Видать, он продолжил попытки освободиться, и старая проволока, неизвестно кем и когда поставленная, в конце концов, оборвалась. Вернее, она обломилась у самой петли, где остался маленький кончик, загнутый крючком. За этот– то крючок и зацепилась, небольшая по размеру, петельная проушина, в результате чего, проволочное кольцо зафиксировалось и оставалось на голени лисовина. И, благодаря этому обстоятельству, мы смогли разобраться в этой непростой удивительной истории.

Мы возвращались в зимовьё. Мы знали – Семён уехал. Иван нарочно сбегал на трассу, чтоб удостовериться в этом. А мы шли и всё говорили, говорили – это какая же невероятная жажда жизни, какое неодолимое стремление к свободе в диком звере, что он сам себе отгрызает ногу. Вот он, удивительный, свободолюбивый и суровый дикий мир.

И надо сказать, впоследствии, если выпадал подходящий случай, то я с удовольствием рассказывал эту необычную, как мне казалось, романтическую историю. Слушатели мои, как правило, принимали её с интересом, при этом обычно они разделяли мой несколько романтический взгляд на произошедшее.

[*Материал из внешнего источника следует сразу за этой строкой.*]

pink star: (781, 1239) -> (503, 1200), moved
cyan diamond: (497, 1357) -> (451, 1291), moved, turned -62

И вот как – то ехал я на чунской электричке, возвращался с охоты. Напротив меня сидел немолодой уже мужчина, лет шестидесяти. Невысокого роста, худощавый, смуглый. По его осанке, по тому как он себя держал, можно было с уверенностью сказать: мой попутчик из тех, кто знает себе цену. Зря болтать не станет. Мы и ехали молча. Довольно долго. Соседей рядом никаких не было, и наше молчание через какое – то время стало заметным и даже неловким. И естественно, что в какой – то момент у нас с попутчиком завязался разговор. Я ехал с ружьём, и он спросил: как охота? Куда я ходил? Вскоре я понял, что эти места он хорошо знает, что охотник он с большим опытом и пониманием. Слово за слово, мы разговорились.

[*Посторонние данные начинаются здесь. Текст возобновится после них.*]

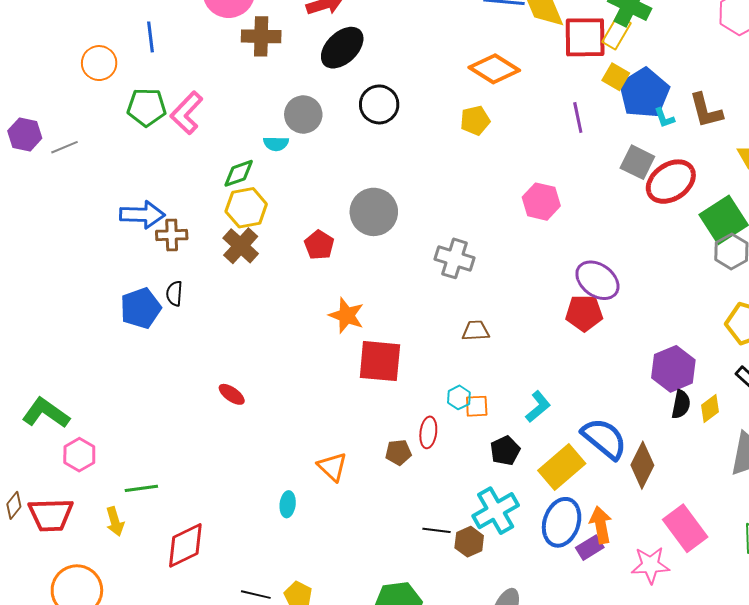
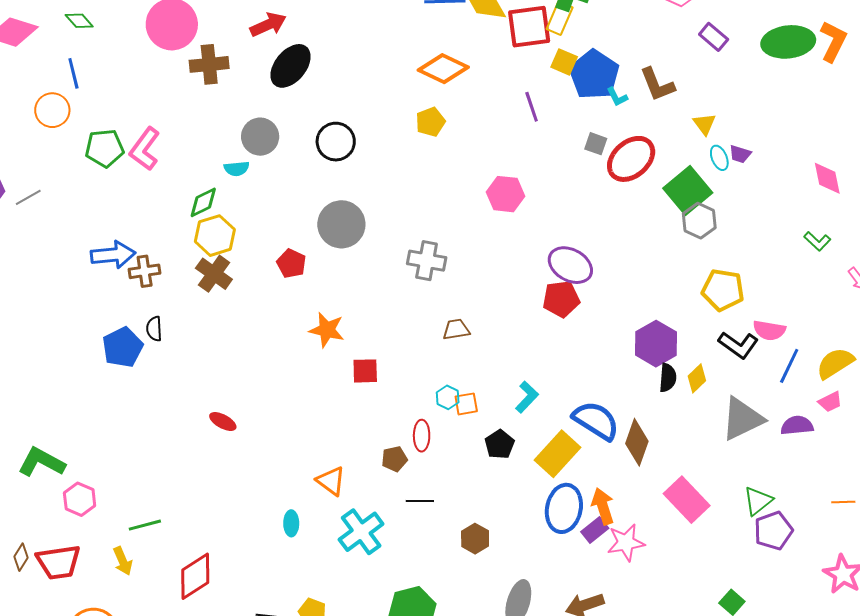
blue line: (150, 37) -> (73, 73), moved
black circle: (379, 104) -> (336, 142), moved
gray square: (637, 162) -> (596, 144), size x0.7
red square: (380, 361) -> (365, 371), size x0.6
cyan cross: (496, 511) -> (361, 532), moved
black line: (436, 530) -> (420, 501), moved
pink star: (650, 565) -> (626, 543), moved

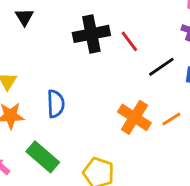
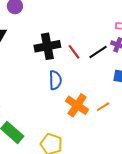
black line: (161, 67) -> (98, 52), moved
blue semicircle: (56, 104) -> (55, 80), moved

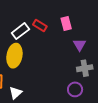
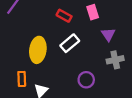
white rectangle: (20, 31) -> (70, 43), moved
purple circle: (75, 89) -> (86, 80), moved

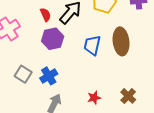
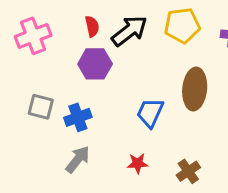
blue trapezoid: (92, 45) -> (150, 113), moved
gray square: (23, 74) -> (41, 107), turned -30

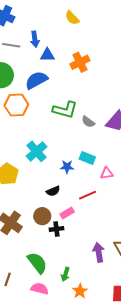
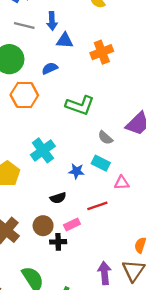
blue semicircle: (36, 80) -> (50, 68), size x0.6
gray semicircle: (88, 122) -> (105, 138), moved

Долгая дорога, однообразный привычный стук вагонных колёс, проплывающие за окном знакомые таёжные пейзажи

– всё это располагало к неспешному, обстоятельному разговору о тайге, об охоте. Какие – то случаи вспоминал мой попутчик, я же рассказал ему историю с лисовином.

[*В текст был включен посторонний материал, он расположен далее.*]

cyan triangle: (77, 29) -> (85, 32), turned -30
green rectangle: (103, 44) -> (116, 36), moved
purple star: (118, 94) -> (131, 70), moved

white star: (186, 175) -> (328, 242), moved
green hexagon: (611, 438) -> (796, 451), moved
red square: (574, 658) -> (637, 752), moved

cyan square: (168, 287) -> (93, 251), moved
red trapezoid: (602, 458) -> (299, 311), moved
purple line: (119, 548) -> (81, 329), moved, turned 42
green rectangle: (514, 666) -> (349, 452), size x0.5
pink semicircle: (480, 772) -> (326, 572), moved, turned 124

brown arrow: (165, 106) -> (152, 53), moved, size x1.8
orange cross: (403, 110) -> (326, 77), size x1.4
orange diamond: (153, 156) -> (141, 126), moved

– А что, – говорит мой собеседник, – петля ему ногу пережала, кровь перестала поступать. Да ночью ещё и приморозило, нога онемела – он её и отгрыз, как сучок.

Я был ошарашен его объяснением. Так всё просто. И никакой романтики, одна проза жизни. Должен сознаться, что я после этого случая, рассказывать историю с лисовином стал намного реже, а если и рассказывал, то уже без прежнего пафоса.

С тех пор прошло немало лет, и я давненько уже перешагнул возраст моего попутчика по чунской электричке, и по – прежнему, нет у меня никаких сомнений в правдивости его рассуждений о том, что всё обстояло просто: онемела лапа, и отгрыз он её, как сучок. Но, нет – нет, да и возникнет у меня вопрос: а как же с собаками? И мои собаки, и собаки моих знакомых охотников в тайге нередко попадали в заячьи петли. Но никогда я не слышал, чтоб промысловая собака, попавшая в петлю, отгрызла себе ногу. В петлю…– не в капкан. Там совсем другая история.